The Securities and Exchange Commission (SEC) is reportedly considering pulling back on key elements of its proposed climate-related disclosure rule following pushback from investors, companies, and the public.

The SEC is still planning to finalize its sweeping mandate this year requiring public companies issue climate-related disclosures in their financial statements. Those disclosures would attempt to quantify the costs to their business caused by climate-related events like floods, fires, and drought as well the effect of environmental regulations on their bottom line. The regulator is also eyeing public companies disclose greenhouse gas (GHG) emissions their business generates.

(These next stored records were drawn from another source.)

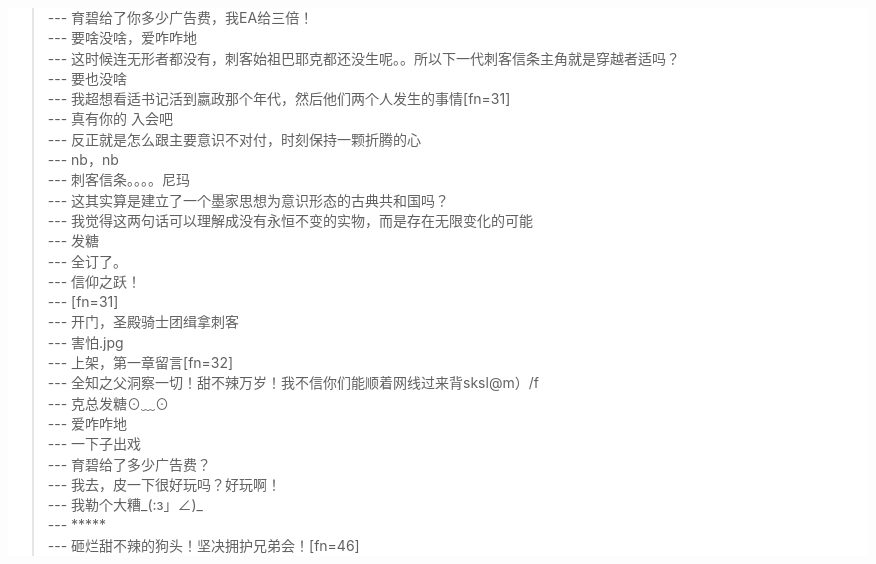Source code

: >--- 育碧给了你多少广告费，我EA给三倍！<br>
>--- 要啥没啥，爱咋咋地<br>
>--- 这时候连无形者都没有，刺客始祖巴耶克都还没生呢。。所以下一代刺客信条主角就是穿越者适吗？<br>
>--- 要也没啥<br>
>--- 我超想看适书记活到嬴政那个年代，然后他们两个人发生的事情[fn=31]<br>
>--- 真有你的 入会吧<br>
>--- 反正就是怎么跟主要意识不对付，时刻保持一颗折腾的心<br>
>--- nb，nb<br>
>--- 刺客信条。。。。尼玛<br>
>--- 这其实算是建立了一个墨家思想为意识形态的古典共和国吗？<br>
>--- 我觉得这两句话可以理解成没有永恒不变的实物，而是存在无限变化的可能<br>
>--- 发糖<br>
>--- 全订了。<br>
>--- 信仰之跃！<br>
>--- [fn=31]<br>
>--- 开门，圣殿骑士团缉拿刺客<br>
>--- 害怕.jpg<br>
>--- 上架，第一章留言[fn=32]<br>
>--- 全知之父洞察一切！甜不辣万岁！我不信你们能顺着网线过来背sksl@m）/f<br>
>--- 克总发糖⊙﹏⊙<br>
>--- 爱咋咋地<br>
>--- 一下子出戏<br>
>--- 育碧给了多少广告费？<br>
>--- 我去，皮一下很好玩吗？好玩啊！<br>
>--- 我勒个大糟_(:з」∠)_<br>
>--- *****<br>
>--- 砸烂甜不辣的狗头！坚决拥护兄弟会！[fn=46]<br>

Among changes being considered, according to a report from the Wall Street Journal on Friday, is easing of one of the more controversial details of the proposed rule: the bright-line test that if climate-related costs and risks affect more than 1 percent of a line item in a financial report, those costs and risks must be disclosed.

The SEC set its 1 percent threshold in an attempt to ensure climate-related risks would not be underreported.

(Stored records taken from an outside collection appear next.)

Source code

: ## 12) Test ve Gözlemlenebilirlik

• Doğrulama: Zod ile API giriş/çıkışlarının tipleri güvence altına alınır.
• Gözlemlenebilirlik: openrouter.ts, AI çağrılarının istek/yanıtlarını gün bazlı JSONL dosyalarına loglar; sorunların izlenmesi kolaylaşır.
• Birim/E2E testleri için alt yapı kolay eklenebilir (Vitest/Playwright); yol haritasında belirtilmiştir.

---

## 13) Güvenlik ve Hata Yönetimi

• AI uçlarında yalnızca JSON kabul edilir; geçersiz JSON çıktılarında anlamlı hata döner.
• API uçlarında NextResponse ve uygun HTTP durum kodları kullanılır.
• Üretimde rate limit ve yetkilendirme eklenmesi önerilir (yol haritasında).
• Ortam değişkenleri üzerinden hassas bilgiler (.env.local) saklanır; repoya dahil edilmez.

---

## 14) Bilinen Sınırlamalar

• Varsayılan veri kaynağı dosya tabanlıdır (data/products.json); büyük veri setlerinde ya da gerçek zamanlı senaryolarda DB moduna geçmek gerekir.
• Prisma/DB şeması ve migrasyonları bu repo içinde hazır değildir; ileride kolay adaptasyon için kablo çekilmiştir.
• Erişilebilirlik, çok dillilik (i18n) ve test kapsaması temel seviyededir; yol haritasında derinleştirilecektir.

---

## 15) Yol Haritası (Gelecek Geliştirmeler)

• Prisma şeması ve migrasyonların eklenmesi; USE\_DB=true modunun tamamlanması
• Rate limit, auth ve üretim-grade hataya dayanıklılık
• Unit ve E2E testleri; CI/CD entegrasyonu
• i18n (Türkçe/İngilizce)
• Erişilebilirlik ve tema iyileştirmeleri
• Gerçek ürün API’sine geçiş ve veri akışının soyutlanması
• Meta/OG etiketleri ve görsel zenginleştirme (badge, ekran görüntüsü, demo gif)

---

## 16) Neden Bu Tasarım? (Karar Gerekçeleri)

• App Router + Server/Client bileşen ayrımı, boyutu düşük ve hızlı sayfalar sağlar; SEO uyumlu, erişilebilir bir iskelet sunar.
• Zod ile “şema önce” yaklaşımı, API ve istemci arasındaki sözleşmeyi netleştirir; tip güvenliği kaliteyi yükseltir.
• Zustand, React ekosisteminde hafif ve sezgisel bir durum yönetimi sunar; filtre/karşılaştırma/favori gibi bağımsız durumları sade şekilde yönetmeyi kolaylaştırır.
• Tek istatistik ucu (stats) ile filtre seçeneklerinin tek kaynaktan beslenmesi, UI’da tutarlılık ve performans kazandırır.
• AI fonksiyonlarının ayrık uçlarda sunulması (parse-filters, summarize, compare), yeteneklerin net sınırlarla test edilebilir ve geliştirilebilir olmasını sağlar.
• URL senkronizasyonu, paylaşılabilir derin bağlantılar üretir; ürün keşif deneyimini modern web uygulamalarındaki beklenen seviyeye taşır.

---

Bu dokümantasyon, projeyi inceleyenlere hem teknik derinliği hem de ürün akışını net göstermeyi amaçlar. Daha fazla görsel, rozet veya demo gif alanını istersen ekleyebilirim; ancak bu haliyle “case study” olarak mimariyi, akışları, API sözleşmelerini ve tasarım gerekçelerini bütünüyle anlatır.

This bright-line test has been the subject of much debate among commenters, including the compliance and auditing communities. Overall, the SEC has been “taken aback by the strength of opposition to their financial-reporting proposals,” according to the report.

After reviewing comments, the SEC is considering raising the 1 percent threshold, “using different percentages depending on the financial item in question or eliminating a bright-line test altogether,” the Wall Street Journal reported, citing unnamed sources close to the agency.

The SEC originally scheduled to release the final version of the rule before the end of 2022, but that rollout was delayed.

Another controversial aspect of the proposed rule—a requirement to report Scope 3 GHG emissions generated by a firm’s vendors and supply chain—was the focus of a Politico report published Saturday.

“[SEC Chair Gary] Gensler’s lingering legal concerns about the draft Scope 3 requirements indicate that the SEC—nearly a year after proposing the rule—Is still grappling with what to do about one of the most aggressive parts of the plan,” the report said.

Editor’s note: This story was updated Feb. 6 to cite additional reporting from Politico.